SOURCE MATERIAL:
##########
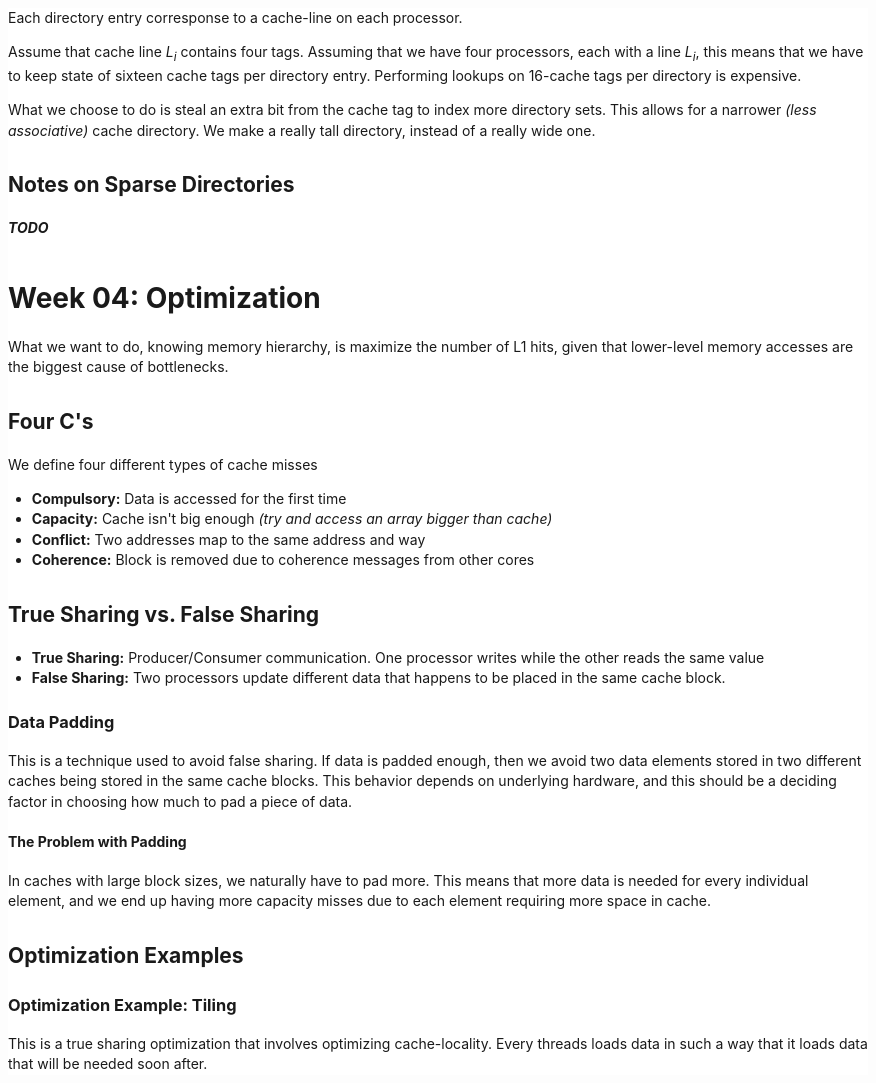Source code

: Each directory entry corresponse to a cache-line on each processor.

Assume that cache line $L_i$ contains four tags. Assuming that we have four
processors, each with a line $L_i$, this means that we have to keep state of
sixteen cache tags per directory entry. Performing lookups on 16-cache tags per
directory is expensive.

What we choose to do is steal an extra bit from the cache tag to index more
directory sets. This allows for a narrower *(less associative)* cache directory.
We make a really tall directory, instead of a really wide one.

## Notes on Sparse Directories
***TODO***

# Week 04: Optimization
What we want to do, knowing memory hierarchy, is maximize the number of L1
hits, given that lower-level memory accesses are the biggest cause of bottlenecks.

## Four C's
We define four different types of cache misses

- **Compulsory:** Data is accessed for the first time
- **Capacity:** Cache isn't big enough *(try and access an array bigger than cache)*
- **Conflict:** Two addresses map to the same address and way
- **Coherence:** Block is removed due to coherence messages from other cores

## True Sharing vs. False Sharing

- **True Sharing:** Producer/Consumer communication. One processor writes while
the other reads the same value
- **False Sharing:** Two processors update different data that happens to be 
placed in the same cache block.

### Data Padding
This is a technique used to avoid false sharing. If data is padded enough, then
we avoid two data elements stored in two different caches being stored in the 
same cache blocks. This behavior depends on underlying hardware, and this should
be a deciding factor in choosing how much to pad a piece of data.

#### The Problem with Padding
In caches with large block sizes, we naturally have to pad more. This means
that more data is needed for every individual element, and we end up having more
capacity misses due to each element requiring more space in cache.


## Optimization Examples
### Optimization Example: Tiling
This is a true sharing optimization that involves optimizing cache-locality. 
Every threads loads data in such a way that it loads data that will be needed
soon after.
##########
ASSIGNMENT:
Which lines in the records above contain the word "with"? Copy each one.

SOLUTION FOR THIS EXERCISE:
processors, each with a line $L_i$, this means that we have to keep state of
#### The Problem with Padding
In caches with large block sizes, we naturally have to pad more. This means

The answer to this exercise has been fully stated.